Multiple moments stand out. The intercuts of Tony Joe White’s sweltering swamp blues ‘Polk Salad Annie’. Simmering in rehearsals with the band, Elvis scarlet red-shirted, sunglasses on, playful, and brought to boiling point in the International ballroom, the great James Burton’s guitar licks murderously precise. A joyous, careering ‘Burning Love’. The monumentally overblown take on Paul Simon’s ‘Bridge Over Troubled Water’, Elvis a breathless, bent-double picture of complete physical commitment. The more intimate snapshots of his interactions with The Sweet Inspirations, where his lips curl into a smile, there’s mischief in his eyes, a man so utterly, charismatically, unapologetically male.
Altogether, it took me back to my own essence of Elvis. Before I knew anything of his story, I had Elvis 40 Greatest on double pink vinyl, the first record my parents ever bought me for me. I have my copy still, scratched and warped from all the times I played it on their old mono turntable record player, ten-years-old, ears pressed to the speaker, trying to figure out the words he was singing.

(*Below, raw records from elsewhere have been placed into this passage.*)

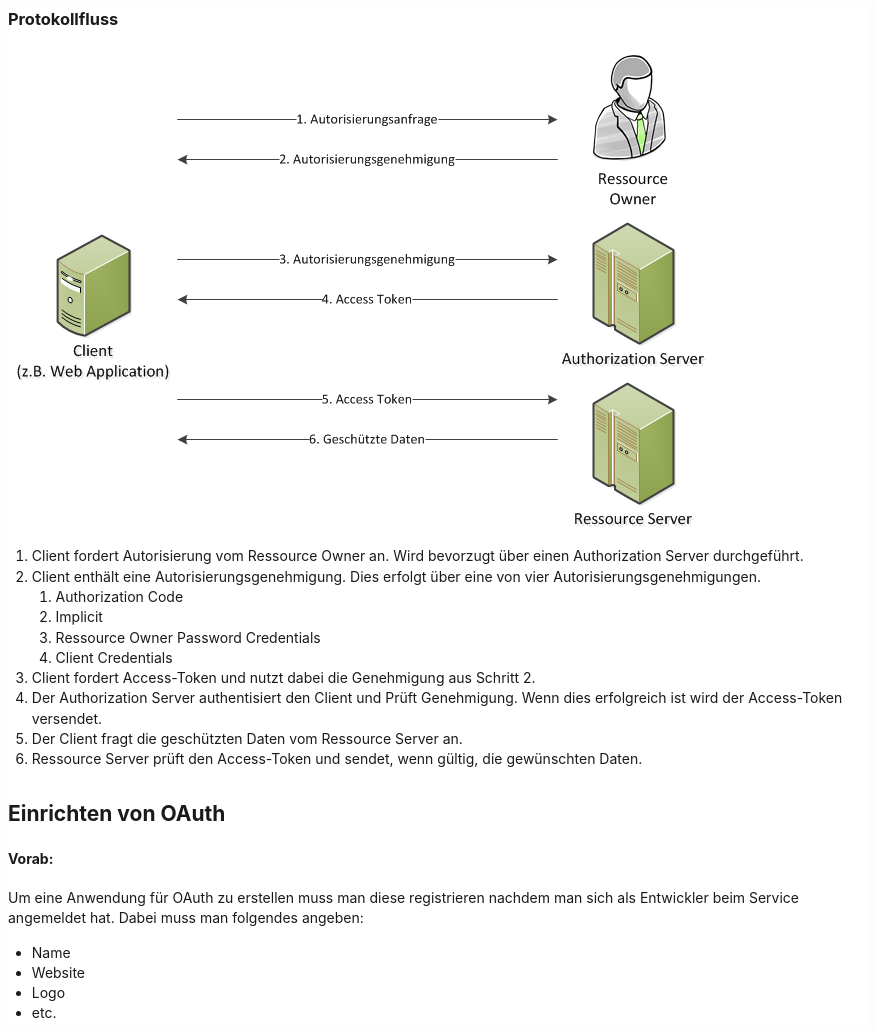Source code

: ### Protokollfluss

![](img\Protocol-Flow.png)

1. Client fordert Autorisierung vom Ressource Owner an. Wird bevorzugt über einen Authorization Server durchgeführt.
2. Client enthält eine Autorisierungsgenehmigung. Dies erfolgt über eine von vier Autorisierungsgenehmigungen.
   1. Authorization Code
   2. Implicit 
   3. Ressource Owner Password Credentials 
   4. Client Credentials 
3. Client fordert Access-Token und nutzt dabei die Genehmigung aus Schritt 2.
4. Der Authorization Server authentisiert den Client und Prüft Genehmigung. Wenn dies erfolgreich ist wird der Access-Token versendet.
5. Der Client fragt die geschützten Daten vom Ressource Server an.
6. Ressource Server prüft den Access-Token und sendet, wenn gültig, die gewünschten Daten.

## Einrichten von OAuth

#### Vorab:

Um eine Anwendung für OAuth zu erstellen muss man diese registrieren nachdem man sich als Entwickler beim Service angemeldet hat. Dabei muss man folgendes angeben: 

* Name 
* Website 
* Logo 
* etc.

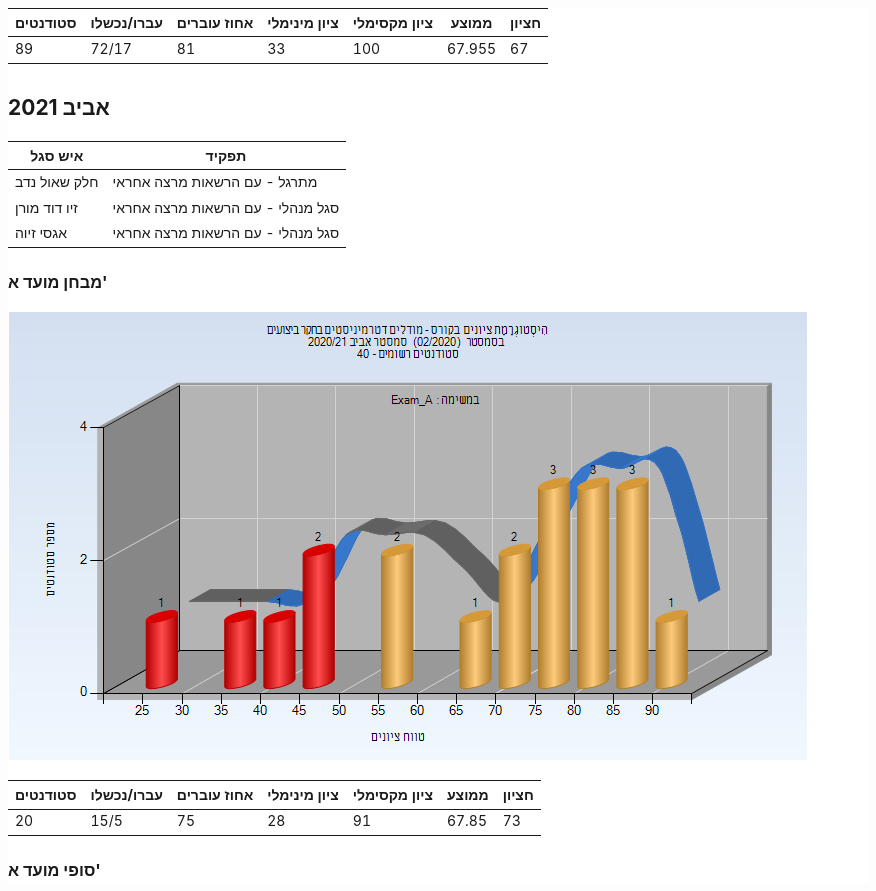 | סטודנטים | עברו/נכשלו | אחוז עוברים | ציון מינימלי | ציון מקסימלי | ממוצע | חציון |
| ---- | ---- | ---- | ---- | ---- | ---- | ---- |
| 89 | 72/17 | 81 | 33 | 100 | 67.955 | 67 |

## אביב 2021

| איש סגל | תפקיד |
| ---- | ---- |
| חלק שאול נדב | מתרגל - עם הרשאות מרצה אחראי |
| זיו דוד מורן | סגל מנהלי - עם הרשאות מרצה אחראי |
| אגסי זיוה | סגל מנהלי - עם הרשאות מרצה אחראי |

### מבחן מועד א'

![202002 Exam_A](202002/Exam_A.png)

| סטודנטים | עברו/נכשלו | אחוז עוברים | ציון מינימלי | ציון מקסימלי | ממוצע | חציון |
| ---- | ---- | ---- | ---- | ---- | ---- | ---- |
| 20 | 15/5 | 75 | 28 | 91 | 67.85 | 73 |

### סופי מועד א'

To me then, Elvis was music. In EPiC, it’s everything he is again.
The Elvis biography exists in the margins of EPiC. The manipulations of Tom Parker in asides. His bloat in the later scenes. His dead pinned eyes in one interview segment. The ruin of him foretold. Luhrmann doesn’t follow him into the abyss, there’s nothing here from his last, tragi-pathetic Vegas residency and tour of 1976. Rather, there is a snatch of Elvis singing the line from ‘American Trilogy’, “you know your daddy’s bound to die,” a catch of something fleeting across the faces of The Sweet Inspirations – concern, fear, trepidation, knowing? There and gone but profoundly moving all the same.
THIS ISN’T EITHER A holding to account. Elvis as cultural appropriator, his courtship of the child Priscilla Beaulieu, Nixon’s wannabe lackey, his drugged-out dislocation, the full complicated mess of him, none of it is up for scrutiny under Luhrmann’s lens, and none of it matters one jot in this context.
What does matter, what says all that really needs ever be said about Elvis, happens towards the end of the film and in five awesome minutes. This is the time it takes for ‘Suspicious Minds’ to wind up and crescendo, and with Elvis’ spasmic gyrations to each shotgun-crack of the mighty Ronnie Tuff’s snare drum. I sat watching it unfold with mouth agape, heart beating fast, thrilled, immersed, overwhelmed.
It’s taken from 1970. The Beatles have imploded, The Stones are off making Sticky Fingers, Dylan’s gone country, outside the Vietnam War rages, protest, discontent, and revolution are fermenting in the air, Nixon’s Watergate is in the wind, and this is a bejewelled man playing with a big showband in a cabaret room. And he is completely extraordinary. Raw, primal, human dynamite. Fourteen hours later, I believe it to be the single most magnificent, colossal performance I’ve ever witnessed. One other apart, its equal, Ali, the Rumble in the Jungle, in another brilliant documentary, When We Were Kings from 1996.
Like Ali, at core Elvis knew himself best. Luhrmann captures him speaking his truth. “I am,” he demurs, “just an entertainer.” One, though, like no other before or since, or likely ever.